The husband was a non-CPA partner in KPMG, a national CPA firm. He joined the firm as a shareholder and borrowed money from a third-party lender for his buy-in to the firm. This buy-in funded the husband’s capital account. The membership documents defined the value of the interest in the corporation as being the value of the capital account. In spite of the definition of the valuation method of the interest in the company, wife’s expert testified that husband should also have an interest in the professional goodwill of the company independent of the interest in the company.
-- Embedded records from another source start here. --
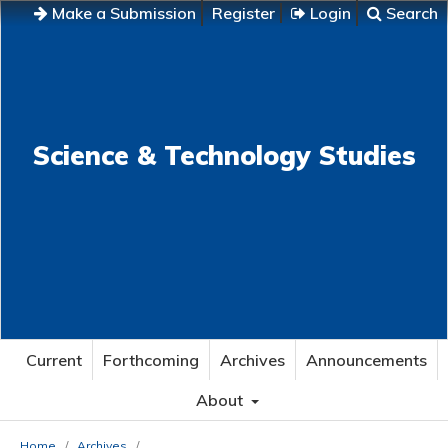
Make a Submission
Register
Login
Search
Science & Technology Studies
Current
Forthcoming
Archives
Announcements
About
Home
/
Archives
/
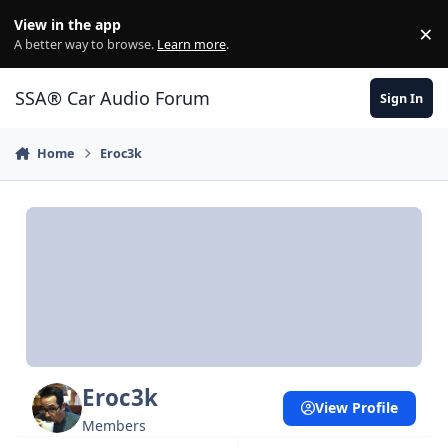
Jump to content
View in the app
×
Di
A better way to browse.
Learn more
.
SSA® Car Audio Forum
Sign In
Home
Eroc3k
Eroc3k
View Profile
Members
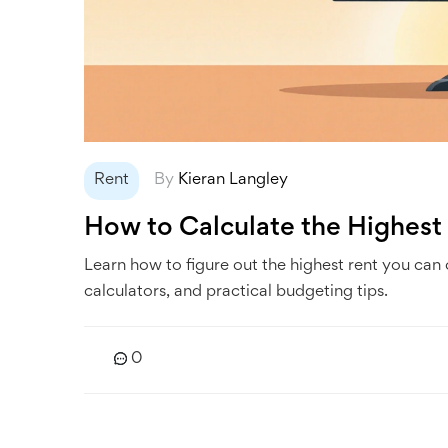
Rent
By
Kieran Langley
How to Calculate the Highest
Learn how to figure out the highest rent you can
calculators, and practical budgeting tips.
0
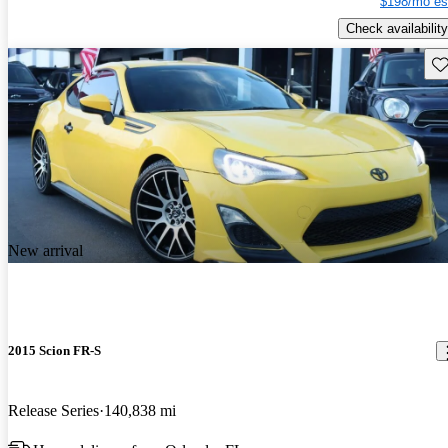
$198/mo es
Check availability
Sav
New arrival
2015 Scion FR-S
Release Series
140,838 mi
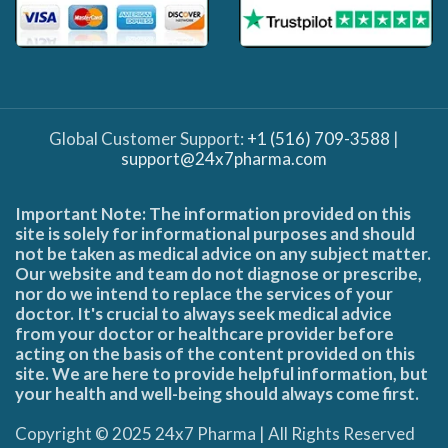
Global Customer Support:
+1 (516) 709-3588
|
support@24x7pharma.com
Important Note: The information provided on this
site is solely for informational purposes and should
not be taken as medical advice on any subject matter.
Our website and team do not diagnose or prescribe,
nor do we intend to replace the services of your
doctor. It's crucial to always seek medical advice
from your doctor or healthcare provider before
acting on the basis of the content provided on this
site. We are here to provide helpful information, but
your health and well-being should always come first.
Copyright © 2025 24x7 Pharma | All Rights Reserved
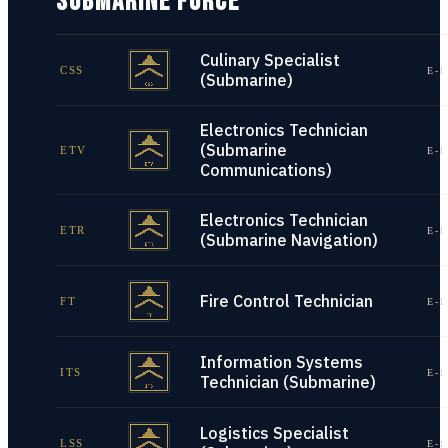
SUBMARINE FORCE
Culinary Specialist
CSS
E-1
(Submarine)
Electronics Technician
(Submarine
ETV
E-1
Communications)
Electronics Technician
ETR
E-1
(Submarine Navigation)
Fire Control Technician
FT
E-1
Information Systems
ITS
E-1
Technician (Submarine)
Logistics Specialist
LSS
E-1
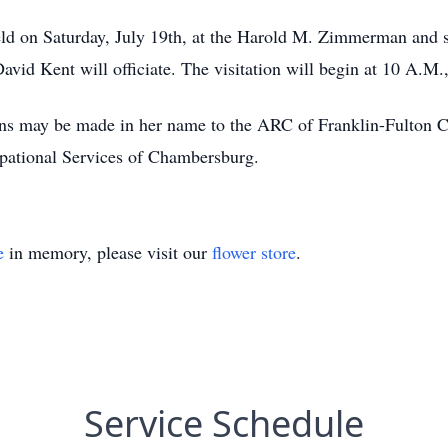
held on Saturday, July 19th, at the Harold M. Zimmerman and 
avid Kent will officiate. The visitation will begin at 10 A.M.
ions may be made in her name to the ARC of Franklin-Fulton 
upational Services of Chambersburg.
e
in memory, please visit our
flower store
.
Service Schedule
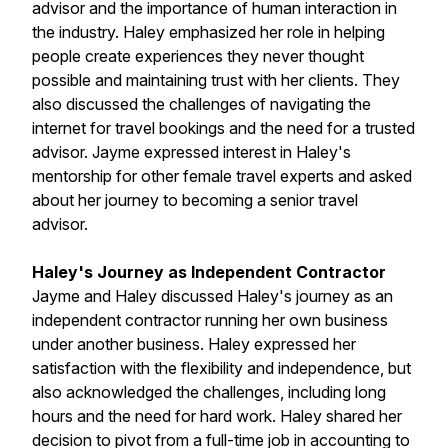
advisor and the importance of human interaction in
the industry. Haley emphasized her role in helping
people create experiences they never thought
possible and maintaining trust with her clients. They
also discussed the challenges of navigating the
internet for travel bookings and the need for a trusted
advisor. Jayme expressed interest in Haley's
mentorship for other female travel experts and asked
about her journey to becoming a senior travel
advisor.
Haley's Journey as Independent Contractor
Jayme and Haley discussed Haley's journey as an
independent contractor running her own business
under another business. Haley expressed her
satisfaction with the flexibility and independence, but
also acknowledged the challenges, including long
hours and the need for hard work. Haley shared her
decision to pivot from a full-time job in accounting to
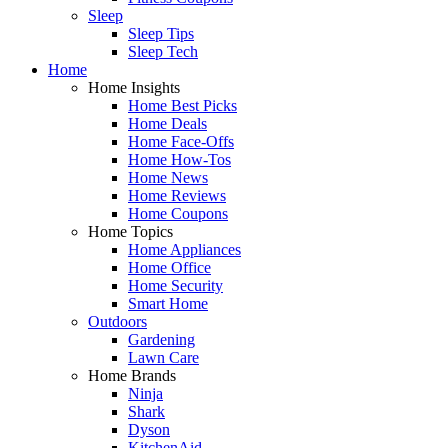
Sleep
Sleep Tips
Sleep Tech
Home
Home Insights
Home Best Picks
Home Deals
Home Face-Offs
Home How-Tos
Home News
Home Reviews
Home Coupons
Home Topics
Home Appliances
Home Office
Home Security
Smart Home
Outdoors
Gardening
Lawn Care
Home Brands
Ninja
Shark
Dyson
KitchenAid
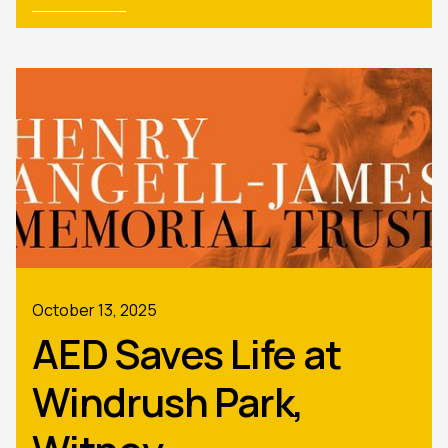
October 13, 2025
AED Saves Life at
Windrush Park,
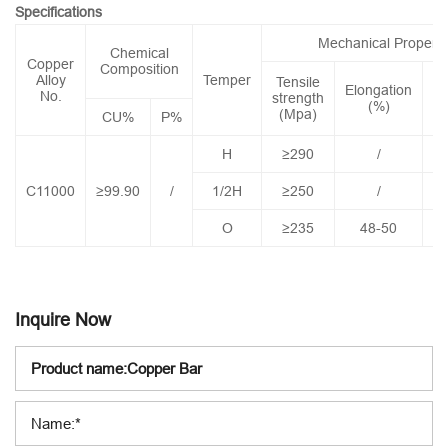
Specifications
Mechanical Properti
Chemical
Copper
Composition
Alloy
Temper
Tensile
Elongation
Co
No.
strength
(%)
(Mpa)
CU%
P%
H
≥290
/
C11000
≥99.90
/
1/2H
≥250
/
O
≥235
48-50
Inquire Now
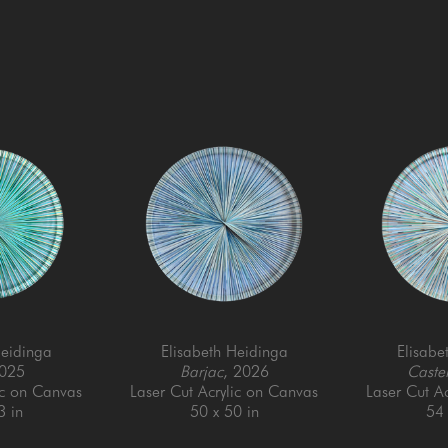
Heidinga
Elisabeth Heidinga
Elisabe
2025
Barjac
, 2026
Castel
ic on Canvas
Laser Cut Acrylic on Canvas
Laser Cut A
3 in
50 x 50 in
54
Goodwill that exists separate and apart from a professional’s personal skills, ability, and reputation is divisible upon divorce. To determine whether goodwill that is subject to division upon divorce attaches to a professional practice, first, goodwill must be determined to exist independently of the personal ability of the professional spouse, and then if such goodwill is found to exist, the court must determine whether that goodwill has a commercial value in which the community estate is entitled to share. While a partnership agreement is only a factor to consider in the present value of the partnership interest, the questions of whether a business possesses goodwill and if so, what the value of that goodwill consists of, are fact questions for the trier of fact.

The trial court determined that wife’s expert lacked credibility and disregarded his valuation method, instead opting for the method of valuation stated in the membership agreement and testified to by the national director of husband’s company. So, husband’s capital account was the value of the loan proceeds minus the remaining balance on the loan.

Hill v. Hill, 02-12-00332-CV, 2014 WL 92795 (Tex. App.—Fort Worth 2014, no pet. h.) (mem. op.) (1/9/14).